22/02/2012

IAEM Warns Of Overcrowding In Children's Emergency Departments

The Irish Association for Emergency Medicine has voiced grave concern at dangerous levels of Overcrowding in children's Emergency Departments.

The serious clinical risks associated with overcrowding in hospital Emergency Departments are well proven. However, the overcrowding is generally perceived to be a problem almost exclusively affecting elderly patients forced to wait for an inpatient bed.

What may not be recognised is that the overcrowding also occurs in Paediatric Emergency

Departments and that the quality of care for children is adversely affected.

The Irish Association for Emergency Medicine believes PED overcrowding poses unique challenges. "For example, it is neither ethically acceptable nor physically possible to place ‘boarded’ children and their parents on hospital ED corridors. Having admitted inpatients in an ED also creates even more pressure on ED staff to locate adequate space to see new patients presenting," they said.

PARTS OF THE EXERCISE:
- a) Decide whether each statement below agrees with the article on overcrowding in children's emergency departments. Answer yes or no for each, and quote the words from the article that settle it.
(i) Emergency department overcrowding is generally seen as a problem mostly affecting elderly patients who are waiting for an inpatient bed.
(ii) The Irish Association for Emergency Medicine considers it acceptable to place boarded children and their parents on hospital ED corridors.
(iii) The clinical risks of overcrowding in hospital Emergency Departments have not yet been proven.
- b) Carry on the article on overcrowding in children's emergency departments from where it stops.

DATASET ENTRIES:

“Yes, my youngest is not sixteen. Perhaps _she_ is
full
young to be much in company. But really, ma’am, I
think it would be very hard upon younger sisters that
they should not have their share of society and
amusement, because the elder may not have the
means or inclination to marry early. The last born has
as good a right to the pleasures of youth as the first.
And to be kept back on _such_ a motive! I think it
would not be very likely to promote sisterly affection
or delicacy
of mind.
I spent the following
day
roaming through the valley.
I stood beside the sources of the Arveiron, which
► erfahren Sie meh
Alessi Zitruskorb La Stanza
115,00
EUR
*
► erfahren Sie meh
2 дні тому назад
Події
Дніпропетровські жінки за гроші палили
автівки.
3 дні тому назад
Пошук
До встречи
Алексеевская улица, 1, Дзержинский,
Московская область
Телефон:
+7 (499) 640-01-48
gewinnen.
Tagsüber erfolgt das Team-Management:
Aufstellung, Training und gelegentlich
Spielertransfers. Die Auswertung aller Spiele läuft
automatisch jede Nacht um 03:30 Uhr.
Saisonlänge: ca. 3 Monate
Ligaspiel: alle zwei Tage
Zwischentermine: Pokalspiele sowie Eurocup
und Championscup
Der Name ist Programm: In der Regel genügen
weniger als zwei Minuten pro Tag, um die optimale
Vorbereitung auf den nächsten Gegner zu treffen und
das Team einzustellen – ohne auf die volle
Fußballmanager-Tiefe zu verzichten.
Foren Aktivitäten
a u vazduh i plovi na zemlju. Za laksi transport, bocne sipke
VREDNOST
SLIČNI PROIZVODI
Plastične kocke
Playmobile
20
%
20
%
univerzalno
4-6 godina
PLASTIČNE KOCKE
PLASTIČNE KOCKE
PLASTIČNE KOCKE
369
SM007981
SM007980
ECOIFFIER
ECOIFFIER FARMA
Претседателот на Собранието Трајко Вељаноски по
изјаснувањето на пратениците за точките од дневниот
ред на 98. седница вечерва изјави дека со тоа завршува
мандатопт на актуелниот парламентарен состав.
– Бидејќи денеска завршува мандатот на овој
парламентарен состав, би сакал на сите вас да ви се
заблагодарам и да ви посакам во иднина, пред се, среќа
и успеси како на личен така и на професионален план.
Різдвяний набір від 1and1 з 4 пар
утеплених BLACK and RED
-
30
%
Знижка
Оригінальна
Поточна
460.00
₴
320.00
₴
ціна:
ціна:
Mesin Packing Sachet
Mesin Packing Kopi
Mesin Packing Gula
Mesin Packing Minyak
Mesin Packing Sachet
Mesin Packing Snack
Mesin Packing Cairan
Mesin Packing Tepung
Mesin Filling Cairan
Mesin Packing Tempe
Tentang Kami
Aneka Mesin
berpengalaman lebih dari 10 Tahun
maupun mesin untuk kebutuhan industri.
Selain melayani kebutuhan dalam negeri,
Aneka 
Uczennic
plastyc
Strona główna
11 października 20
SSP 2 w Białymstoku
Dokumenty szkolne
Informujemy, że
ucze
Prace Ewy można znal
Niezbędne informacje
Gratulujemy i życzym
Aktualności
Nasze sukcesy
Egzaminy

RESPONSES TO THE EXERCISE:
- a)
(i) Yes: "the overcrowding is generally perceived to be a problem almost exclusively affecting elderly patients forced to wait for an inpatient bed"
(ii) No: "it is neither ethically acceptable nor physically possible to place ‘boarded’ children and their parents on hospital ED corridors"
(iii) No: "The serious clinical risks associated with overcrowding in hospital Emergency Departments are well proven."

- b)
The association reports that children's hospital overcrowding is more a seasonal phenomenon than in adult practice with the main difficulty being the availability of single isolation rooms suitable to accommodate children with infectious disease who instead must wait for a bed in the less appropriate environment of a PED.

Levels of overcrowding in Irish PEDs are now at historically high and dangerous levels and they need immediate attention. Clinicians at the Children’s University Hospital, Temple Street (CUH) and Our Lady’s Children’s Hospital Crumlin (OLCHC) report significantly worsening ED overcrowding this winter which follows on from gradually deteriorating conditions over recent years. The situation in Tallaght Hospital (formerly AMNCH, Tallaght), although worse than previously, has been addressed by reversing plans to close beds supported by other proactive measures.